I was playing aroudn with some variations of date like

DATE = $(date)

but that didnt work either

crontab -e

CRONLOG=/tmp/log/crontab.log
DATEVAR=`date +20\%y\%m\%d_\%H\%M\%S`
* * * * * echo $DATEVAR >> /tmp/log/crontab.log
*/2 * * * * echo "$DATEVAR hello" >> ${CRONLOG}
*/1 * * * * echo 'every minute' >> ${CRONLOG}

this just outputs the text as is...

I want to create a log entry in crontab.log with a timestamp on each update

How can I do this on CentOS 6?

UPDATE

DATEVAR=date +20%y%m%d_%H%M%S
*/1 * * * * /bin/echo [CRON] $($(DATEVAR)) >> /tmp/log/crontab.log

rendered only [CRON] and NOTHING when I tried it =/

Answer 1

Cron is not a shell - it does not parse commands in the same way that a shell does. As such, your variable is assigned as if it was static text.

There are three solutions I know of to this problem:

Option 1: Use a shell script to generate your command, include whatever variables and logic you want - and call that shell script from cron.

* * * * * /path/to/myscript.sh

myscript.sh:

DATEVAR=`date +20\%y\%m\%d_\%H\%M\%S`
echo $DATEVAR >> /tmp/crontab.log

Option 2: Include the date command directly in your command, and, since the entire command is passed to the shell, the date will be processed and replaced with an actual date.

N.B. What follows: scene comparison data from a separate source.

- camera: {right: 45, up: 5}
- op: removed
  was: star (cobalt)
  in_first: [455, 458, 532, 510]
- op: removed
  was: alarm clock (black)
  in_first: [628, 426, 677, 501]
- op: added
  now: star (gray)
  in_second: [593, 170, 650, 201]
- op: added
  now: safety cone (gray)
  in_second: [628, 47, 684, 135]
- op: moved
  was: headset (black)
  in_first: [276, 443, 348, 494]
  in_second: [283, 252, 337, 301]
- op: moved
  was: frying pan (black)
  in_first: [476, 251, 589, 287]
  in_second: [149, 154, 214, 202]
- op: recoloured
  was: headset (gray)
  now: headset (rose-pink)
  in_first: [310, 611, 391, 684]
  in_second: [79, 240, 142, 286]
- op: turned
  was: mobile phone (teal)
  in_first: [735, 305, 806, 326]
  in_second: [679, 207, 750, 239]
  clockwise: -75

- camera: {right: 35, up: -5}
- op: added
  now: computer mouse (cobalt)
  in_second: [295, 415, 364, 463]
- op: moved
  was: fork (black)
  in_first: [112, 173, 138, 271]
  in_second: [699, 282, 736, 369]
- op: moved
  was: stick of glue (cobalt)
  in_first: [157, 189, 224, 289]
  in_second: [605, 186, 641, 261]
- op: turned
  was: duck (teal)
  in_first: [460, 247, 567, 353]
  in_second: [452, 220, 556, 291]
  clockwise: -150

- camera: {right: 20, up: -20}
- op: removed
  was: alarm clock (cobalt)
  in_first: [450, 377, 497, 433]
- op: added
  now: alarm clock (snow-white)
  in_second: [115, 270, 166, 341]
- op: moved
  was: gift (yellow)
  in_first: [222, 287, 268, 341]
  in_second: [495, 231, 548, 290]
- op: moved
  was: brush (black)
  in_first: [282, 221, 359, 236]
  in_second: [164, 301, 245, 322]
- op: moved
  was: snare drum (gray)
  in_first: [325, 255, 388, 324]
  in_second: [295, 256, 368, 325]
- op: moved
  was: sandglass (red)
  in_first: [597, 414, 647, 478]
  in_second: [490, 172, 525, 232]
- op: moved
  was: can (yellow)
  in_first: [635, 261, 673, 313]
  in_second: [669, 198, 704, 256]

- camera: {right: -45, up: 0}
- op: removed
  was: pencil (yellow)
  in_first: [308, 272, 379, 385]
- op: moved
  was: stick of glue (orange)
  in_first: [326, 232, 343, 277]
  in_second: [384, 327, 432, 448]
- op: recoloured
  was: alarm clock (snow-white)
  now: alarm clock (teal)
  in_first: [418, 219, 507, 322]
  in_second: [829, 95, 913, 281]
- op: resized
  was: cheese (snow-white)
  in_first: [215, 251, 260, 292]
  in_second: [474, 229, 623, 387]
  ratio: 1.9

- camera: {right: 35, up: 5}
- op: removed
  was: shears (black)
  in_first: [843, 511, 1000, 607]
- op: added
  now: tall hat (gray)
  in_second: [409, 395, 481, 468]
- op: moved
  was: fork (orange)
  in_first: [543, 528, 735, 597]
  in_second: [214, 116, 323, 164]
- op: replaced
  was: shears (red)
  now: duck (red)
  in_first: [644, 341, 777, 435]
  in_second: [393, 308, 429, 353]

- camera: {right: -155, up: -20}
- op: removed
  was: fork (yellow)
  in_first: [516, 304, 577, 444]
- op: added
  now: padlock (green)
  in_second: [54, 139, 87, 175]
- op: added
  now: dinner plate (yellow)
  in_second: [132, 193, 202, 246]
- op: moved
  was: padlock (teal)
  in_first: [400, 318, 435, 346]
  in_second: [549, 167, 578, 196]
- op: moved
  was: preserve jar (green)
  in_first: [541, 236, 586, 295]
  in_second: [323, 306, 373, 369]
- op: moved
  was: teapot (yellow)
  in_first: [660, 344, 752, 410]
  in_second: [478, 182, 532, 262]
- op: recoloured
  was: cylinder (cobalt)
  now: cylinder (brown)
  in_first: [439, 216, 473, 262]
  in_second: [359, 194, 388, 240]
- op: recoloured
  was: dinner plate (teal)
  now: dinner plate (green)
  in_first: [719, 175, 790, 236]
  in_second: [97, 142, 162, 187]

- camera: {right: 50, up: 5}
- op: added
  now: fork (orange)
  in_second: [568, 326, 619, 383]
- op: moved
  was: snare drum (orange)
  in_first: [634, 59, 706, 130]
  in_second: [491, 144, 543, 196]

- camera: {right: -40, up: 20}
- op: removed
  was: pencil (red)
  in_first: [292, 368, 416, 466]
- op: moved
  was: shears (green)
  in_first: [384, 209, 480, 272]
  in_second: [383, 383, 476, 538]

* * * * * /bin/echo `date +20\%y\%m\%d_\%H\%M\%S` >> /tmp/crontab.log

Option 3: Set the string variable in cron, and pass that to your command to be processed (note - the percent signs do not need to be escaped, and the variable itself is wrapped in $() to execute it in a separate shell - backticks should work the same):

DATEVAR=date +20%y%m%d_%H%M%S
* * * * * /bin/echo $($DATEVAR) >> /tmp/crontab.log

(In all the cases above, you can, of course, use a variable for the log path, instead of 'hard coding' it.)